無理をしなくなって、仕事が長く続くようになった
昔は、
何でも引き受けることがプロだと思っていました。
でも今は違います。
無理な仕事を引き受けて、
品質を落とす方が失礼です。
休むときは休む。
旅行へ行くときは思い切り楽しむ。
そして、
引き受けた仕事は期待以上で返す。
その方が、
長く信頼してもらえる。
今はそう思っています。
最後に
独立すると、
「仕事を断ったら終わり。」
そんな不安を抱える人は多いと思います。
昔の僕もそうでした。
でも実際は違いました。
信頼は、
何でも引き受けることで生まれるものではありません。
誠実でいることで育っていくものです。
僕は海外旅行へ行くことを隠しません。
釣りへ行くことも隠しません。
休むことも隠しません。
その代わり、
引き受けた仕事には全力を尽くします。
その積み重ねが、
「ガブさんなら仕方ない。

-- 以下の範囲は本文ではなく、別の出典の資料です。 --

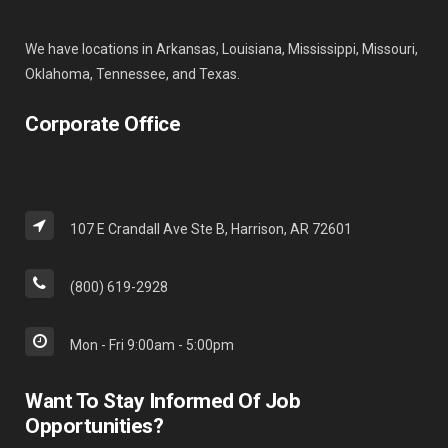
We have locations in Arkansas, Louisiana, Mississippi, Missouri,
Oklahoma, Tennessee, and Texas.
Corporate Office
107 E Crandall Ave Ste B, Harrison, AR 72601
(800) 619-2928
Mon - Fri 9:00am - 5:00pm
Want To Stay Informed Of Job
Opportunities?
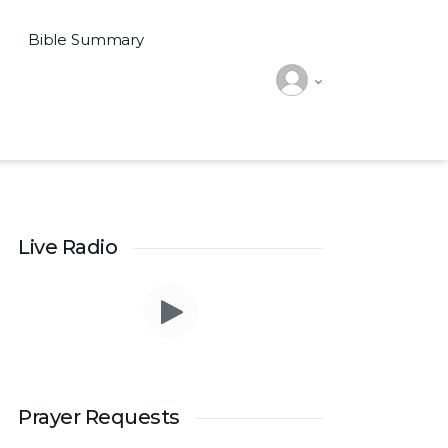
Bible Summary
Live Radio
Prayer Requests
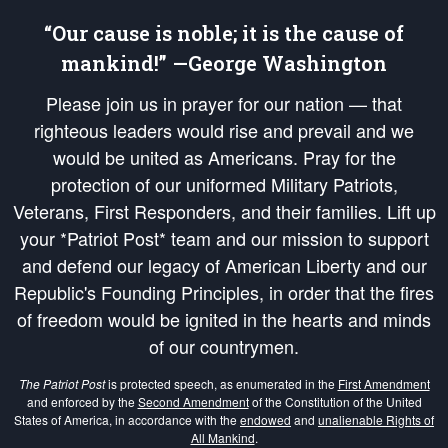
“Our cause is noble; it is the cause of
mankind!” —George Washington
Please join us in prayer for our nation — that
righteous leaders would rise and prevail and we
would be united as Americans. Pray for the
protection of our uniformed Military Patriots,
Veterans, First Responders, and their families. Lift up
your *Patriot Post* team and our mission to support
and defend our legacy of American Liberty and our
Republic's Founding Principles, in order that the fires
of freedom would be ignited in the hearts and minds
of our countrymen.
The Patriot Post
is protected speech, as enumerated in the
First Amendment
and enforced by the
Second Amendment
of the Constitution of the United
States of America, in accordance with the
endowed
and
unalienable Rights of
All Mankind
.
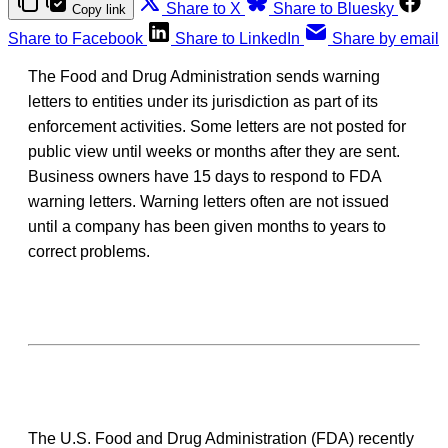
Share to X
Share to Bluesky
Copy link
Share to Facebook
Share to LinkedIn
Share by email
The Food and Drug Administration sends warning
letters to entities under its jurisdiction as part of its
enforcement activities. Some letters are not posted for
public view until weeks or months after they are sent.
Business owners have 15 days to respond to FDA
warning letters. Warning letters often are not issued
until a company has been given months to years to
correct problems.
The U.S. Food and Drug Administration (FDA) recently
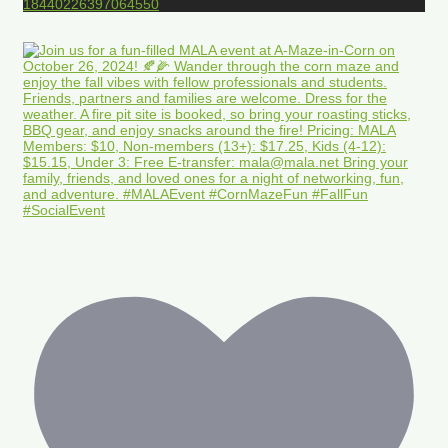
18440226397064550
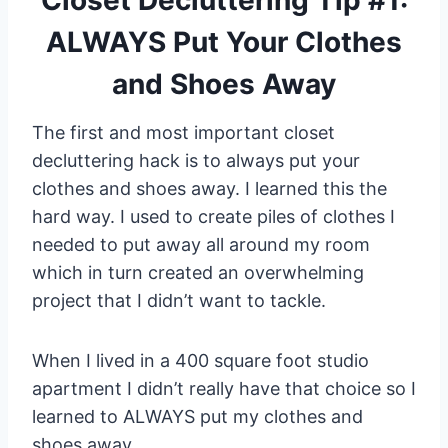
ALWAYS Put Your Clothes
and Shoes Away
The first and most important closet
decluttering hack is to always put your
clothes and shoes away. I learned this the
hard way. I used to create piles of clothes I
needed to put away all around my room
which in turn created an overwhelming
project that I didn’t want to tackle.
When I lived in a 400 square foot studio
apartment I didn’t really have that choice so I
learned to ALWAYS put my clothes and
shoes away.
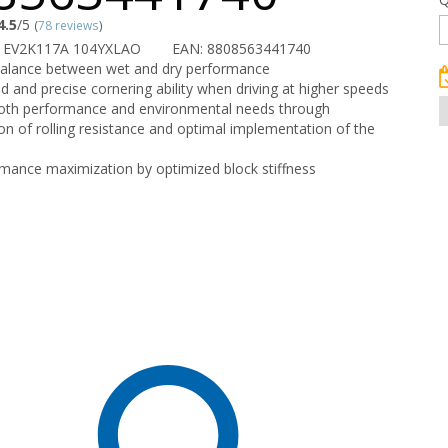
4.5
/5
(
78 reviews
)
 EV2K117A 104YXLAO
EAN: 8808563441740
balance between wet and dry performance
ed and precise cornering ability when driving at higher speeds
both performance and environmental needs through
on of rolling resistance and optimal implementation of the
mance maximization by optimized block stiffness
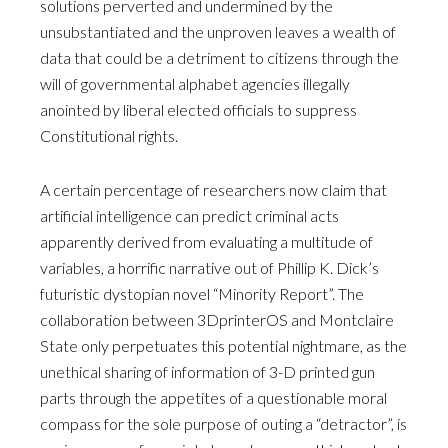
solutions perverted and undermined by the
unsubstantiated and the unproven leaves a wealth of
data that could be a detriment to citizens through the
will of governmental alphabet agencies illegally
anointed by liberal elected officials to suppress
Constitutional rights.
A certain percentage of researchers now claim that
artificial intelligence can predict criminal acts
apparently derived from evaluating a multitude of
variables, a horrific narrative out of Phillip K. Dick’s
futuristic dystopian novel “Minority Report”. The
collaboration between 3DprinterOS and Montclaire
State only perpetuates this potential nightmare, as the
unethical sharing of information of 3-D printed gun
parts through the appetites of a questionable moral
compass for the sole purpose of outing a “detractor”, is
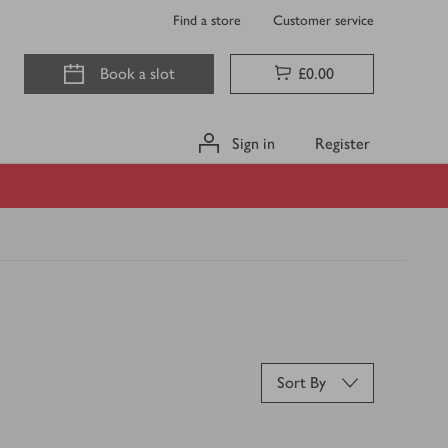
Find a store
Customer service
Book a slot
£0.00
Sign in
Register
Sort By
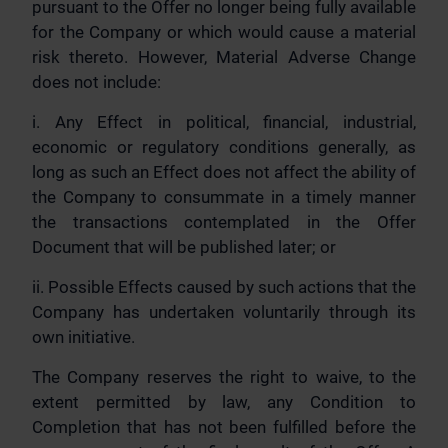
pursuant to the Offer no longer being fully available
for the Company or which would cause a material
risk thereto. However, Material Adverse Change
does not include:
i. Any Effect in political, financial, industrial,
economic or regulatory conditions generally, as
long as such an Effect does not affect the ability of
the Company to consummate in a timely manner
the transactions contemplated in the Offer
Document that will be published later; or
ii. Possible Effects caused by such actions that the
Company has undertaken voluntarily through its
own initiative.
The Company reserves the right to waive, to the
extent permitted by law, any Condition to
Completion that has not been fulfilled before the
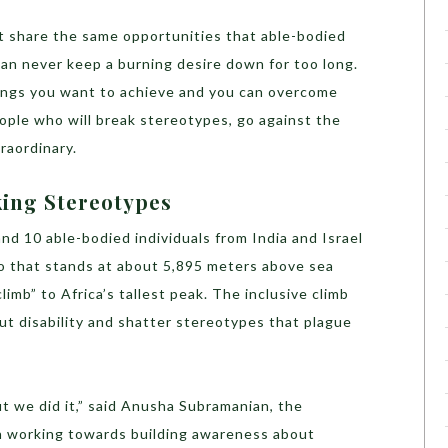
ot share the same opportunities that able-bodied
 can never keep a burning desire down for too long.
hings you want to achieve and you can overcome
ople who will break stereotypes, go against the
traordinary.
king Stereotypes
and 10 able-bodied individuals from India and Israel
ro that stands at about 5,895 meters above sea
 climb” to Africa’s tallest peak. The inclusive climb
ut disability and shatter stereotypes that plague
t we did it,” said Anusha Subramanian, the
n working towards building awareness about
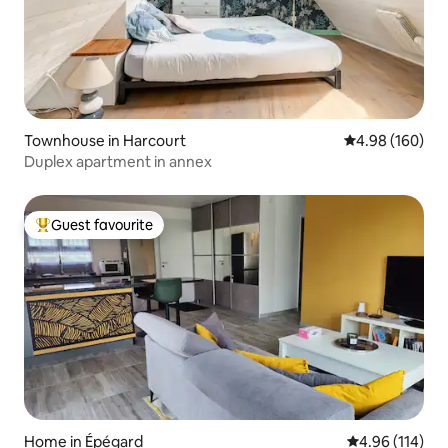
Townhouse in Harcourt
4.98 out of 5 a
4.98 (160)
Duplex apartment in annex
Guest favourite
Top guest favourite
Home in Épégard
4.96 out of 5 a
4.96 (114)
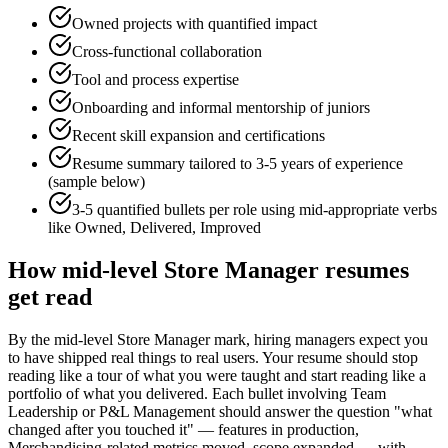
Owned projects with quantified impact
Cross-functional collaboration
Tool and process expertise
Onboarding and informal mentorship of juniors
Recent skill expansion and certifications
Resume summary tailored to
3-5 years
of experience
(sample below)
3-5 quantified bullets per role using
mid
-appropriate verbs
like
Owned, Delivered, Improved
How
mid-level
Store Manager
resumes
get read
By the mid-level Store Manager mark, hiring managers expect you
to have shipped real things to real users. Your resume should stop
reading like a tour of what you were taught and start reading like a
portfolio of what you delivered. Each bullet involving Team
Leadership or P&L Management should answer the question "what
changed after you touched it" — features in production,
Merchandising-related metrics moved, scope expanded — with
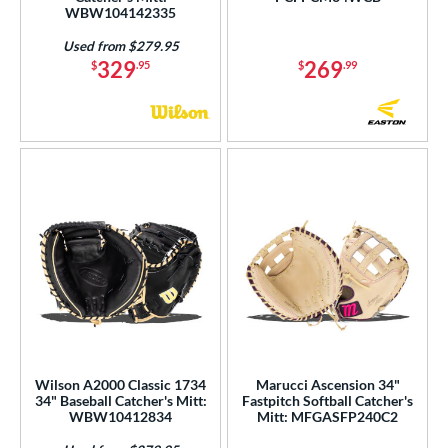
WBW104142335
Used from $279.95
329
269
$
.95
$
.99
Wilson A2000 Classic 1734
Marucci Ascension 34"
34" Baseball Catcher's Mitt:
Fastpitch Softball Catcher's
WBW10412834
Mitt: MFGASFP240C2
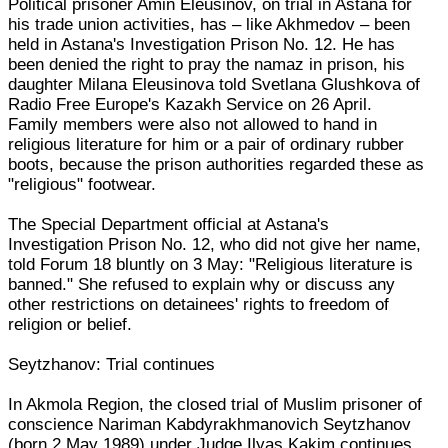
Political prisoner Amin Eleusinov, on trial in Astana for
his trade union activities, has – like Akhmedov – been
held in Astana's Investigation Prison No. 12. He has
been denied the right to pray the namaz in prison, his
daughter Milana Eleusinova told Svetlana Glushkova of
Radio Free Europe's Kazakh Service on 26 April.
Family members were also not allowed to hand in
religious literature for him or a pair of ordinary rubber
boots, because the prison authorities regarded these as
"religious" footwear.
The Special Department official at Astana's
Investigation Prison No. 12, who did not give her name,
told Forum 18 bluntly on 3 May: "Religious literature is
banned." She refused to explain why or discuss any
other restrictions on detainees' rights to freedom of
religion or belief.
Seytzhanov: Trial continues
In Akmola Region, the closed trial of Muslim prisoner of
conscience Nariman Kabdyrakhmanovich Seytzhanov
(born 2 May 1989) under Judge Ilyas Kakim continues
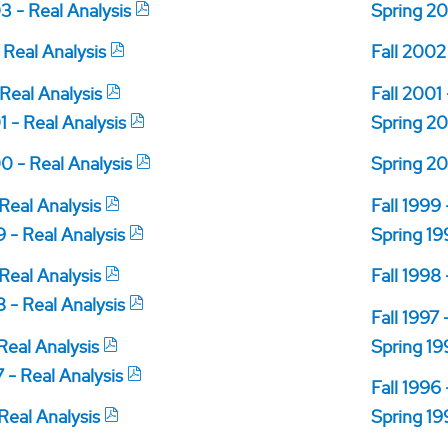
3 - Real Analysis
Spring 20
 Real Analysis
Fall 2002
 Real Analysis
Fall 2001
 - Real Analysis
Spring 20
0 - Real Analysis
Spring 20
 Real Analysis
Fall 1999
 - Real Analysis
Spring 19
 Real Analysis
Fall 1998
 - Real Analysis
Fall 1997 
 Real Analysis
Spring 19
 - Real Analysis
Fall 1996
 Real Analysis
Spring 19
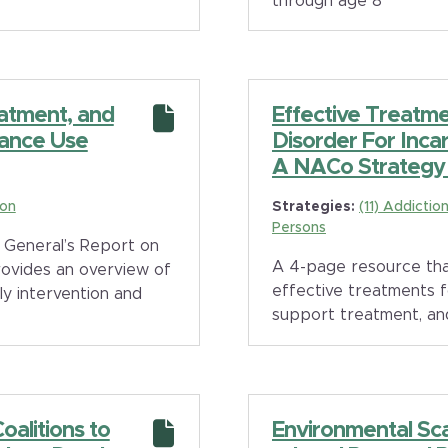
through age 8
eatment, and
Effective Treatme
ance Use
Disorder For Inca
A NACo Strategy 
ion
Strategies:
(11) Addicti
Persons
 General’s Report on
A 4-page resource tha
rovides an overview of
effective treatments 
y intervention and
support treatment, an
alitions to
Environmental Sc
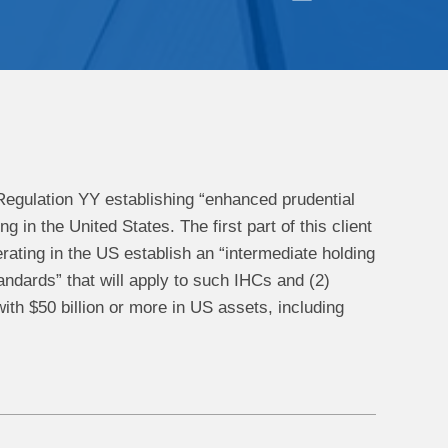
Regulation YY establishing “enhanced prudential
in the United States. The first part of this client
rating in the US establish an “intermediate holding
ndards” that will apply to such IHCs and (2)
ith $50 billion or more in US assets, including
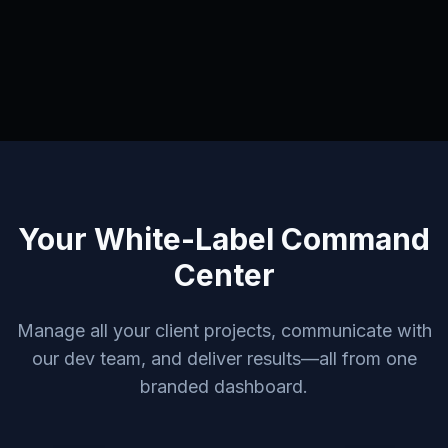
Your White-Label Command
Center
Manage all your client projects, communicate with
our dev team, and deliver results—all from one
branded dashboard.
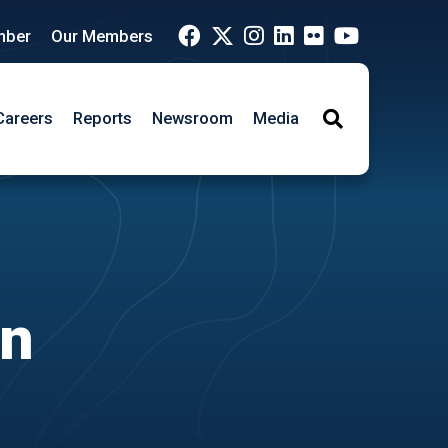
mber
Our Members
Careers
Reports
Newsroom
Media
Search
on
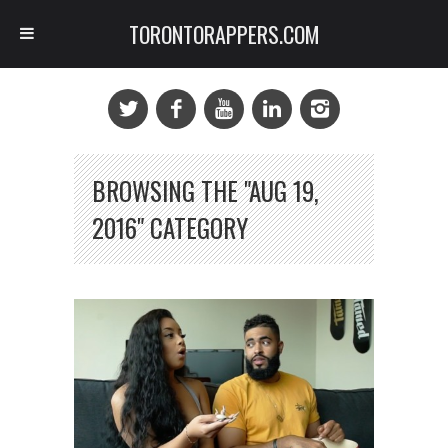
TORONTORAPPERS.COM
BROWSING THE "AUG 19,
2016" CATEGORY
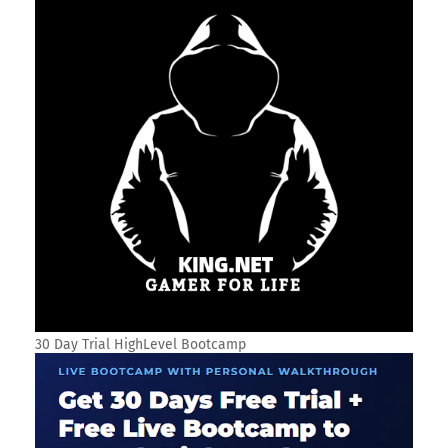
SOCIAL PLUGIN
SEARCH THIS BLOG
TRANSLATE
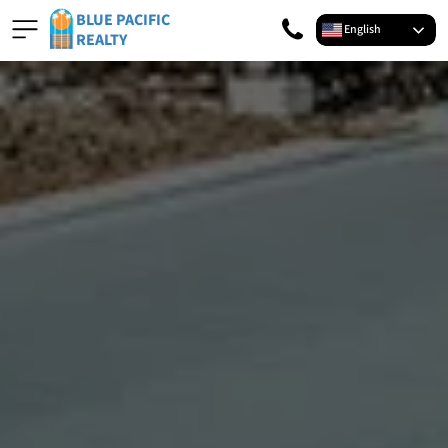
BLUE PACIFIC
English
REALTY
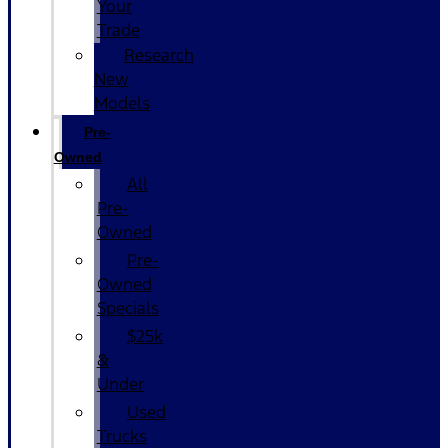
Your
Trade
Research
New
Models
Pre-
Owned
All
Pre-
Owned
Pre-
Owned
Specials
$25k
&
Under
Used
Trucks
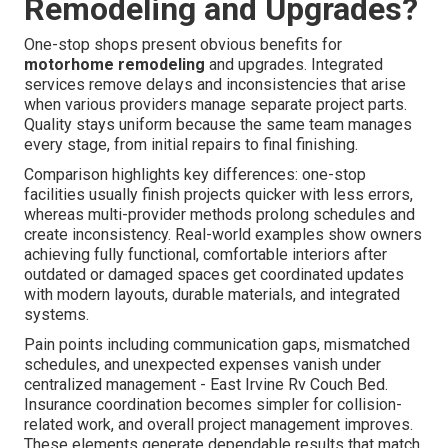
Remodeling and Upgrades?
One-stop shops present obvious benefits for
motorhome remodeling
and upgrades. Integrated
services remove delays and inconsistencies that arise
when various providers manage separate project parts.
Quality stays uniform because the same team manages
every stage, from initial repairs to final finishing.
Comparison highlights key differences: one-stop
facilities usually finish projects quicker with less errors,
whereas multi-provider methods prolong schedules and
create inconsistency. Real-world examples show owners
achieving fully functional, comfortable interiors after
outdated or damaged spaces get coordinated updates
with modern layouts, durable materials, and integrated
systems.
Pain points including communication gaps, mismatched
schedules, and unexpected expenses vanish under
centralized management - East Irvine Rv Couch Bed.
Insurance coordination becomes simpler for collision-
related work, and overall project management improves.
These elements generate dependable results that match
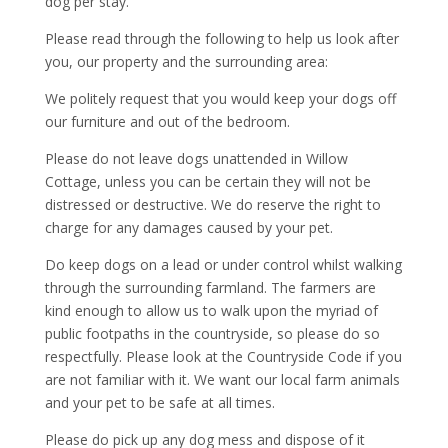
dog per stay.
Please read through the following to help us look after
you, our property and the surrounding area:
We politely request that you would keep your dogs off
our furniture and out of the bedroom.
Please do not leave dogs unattended in Willow
Cottage, unless you can be certain they will not be
distressed or destructive. We do reserve the right to
charge for any damages caused by your pet.
Do keep dogs on a lead or under control whilst walking
through the surrounding farmland. The farmers are
kind enough to allow us to walk upon the myriad of
public footpaths in the countryside, so please do so
respectfully. Please look at the Countryside Code if you
are not familiar with it. We want our local farm animals
and your pet to be safe at all times.
Please do pick up any dog mess and dispose of it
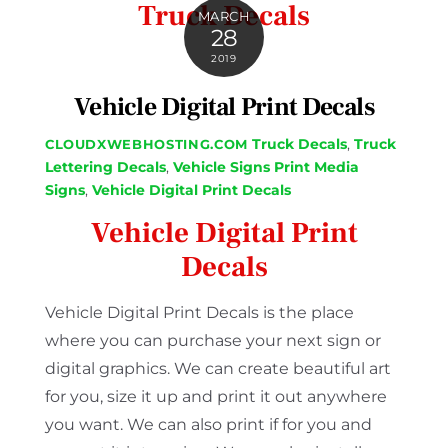
Truck Decals
MARCH
28
2019
Vehicle Digital Print Decals
Truck Decals
,
Truck
CLOUDXWEBHOSTING.COM
Lettering Decals
,
Vehicle Signs
Print Media
Signs
,
Vehicle Digital Print Decals
Vehicle Digital Print
Decals
Vehicle Digital Print Decals is the place
where you can purchase your next sign or
digital graphics. We can create beautiful art
for you, size it up and print it out anywhere
you want. We can also print if for you and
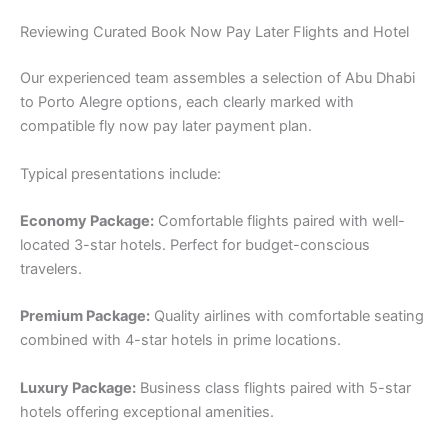
Reviewing Curated Book Now Pay Later Flights and Hotel
Our experienced team assembles a selection of Abu Dhabi
to Porto Alegre options, each clearly marked with
compatible fly now pay later payment plan.
Typical presentations include:
Economy Package:
Comfortable flights paired with well-
located 3-star hotels. Perfect for budget-conscious
travelers.
Premium Package:
Quality airlines with comfortable seating
combined with 4-star hotels in prime locations.
Luxury Package:
Business class flights paired with 5-star
hotels offering exceptional amenities.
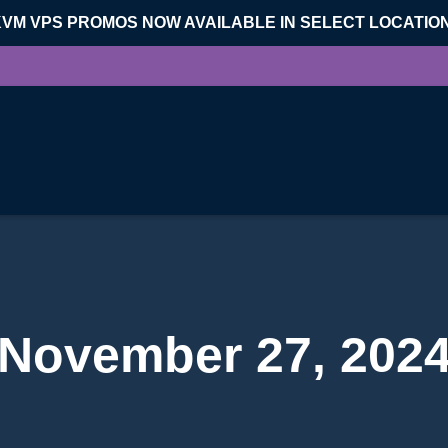
KVM VPS PROMOS NOW AVAILABLE IN SELECT LOCATIO
November 27, 202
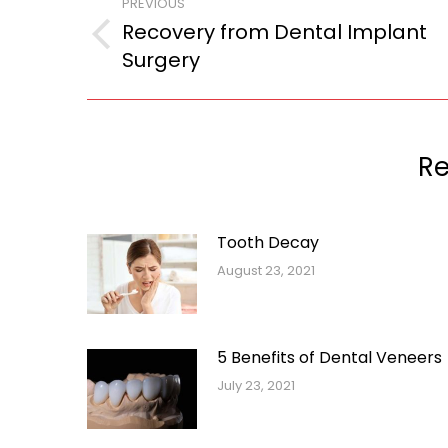
PREVIOUS
navigation
Recovery from Dental Implant
Previous
Surgery
post:
Re
Tooth Decay
August 23, 2021
5 Benefits of Dental Veneers
July 23, 2021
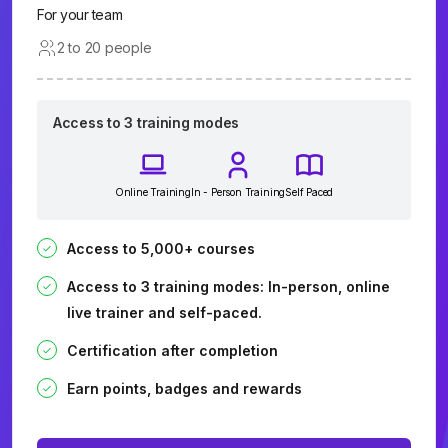
For your team
2 to 20 people
Access to 3 training modes
Online Training
In - Person Training
Self Paced
Access to 5,000+ courses
Access to 3 training modes: In-person, online
live trainer and self-paced.
Certification after completion
Earn points, badges and rewards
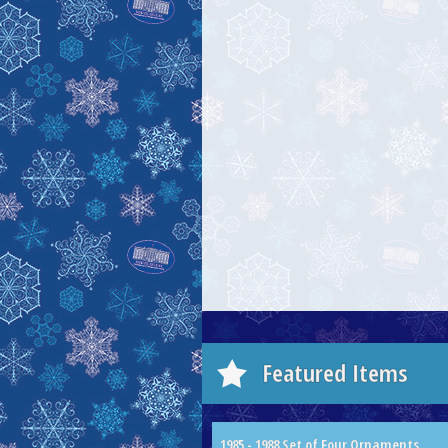
Featured Items
1985 - 1988 Set of Four Ornaments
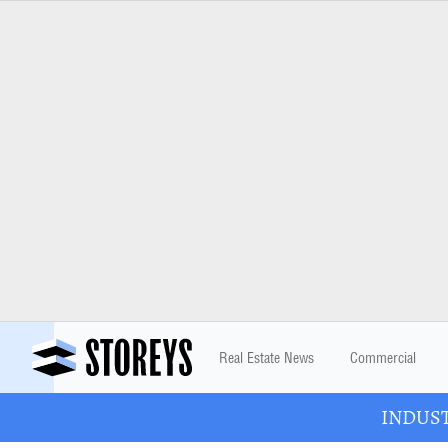
Real Estate News
Commercial
INDUSTR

」
「旅行、楽しんできてね。」
「また次もお願いするよ。」
そんな言葉につながりました。
独立して気づいたことがあります。
仕事で本当に大切なのは、
たくさんのお客様を持つことではありません。
自分らしくいられるお客様と長く付き合うこと。
僕は、その働き方を選んで本当によかったと思っています。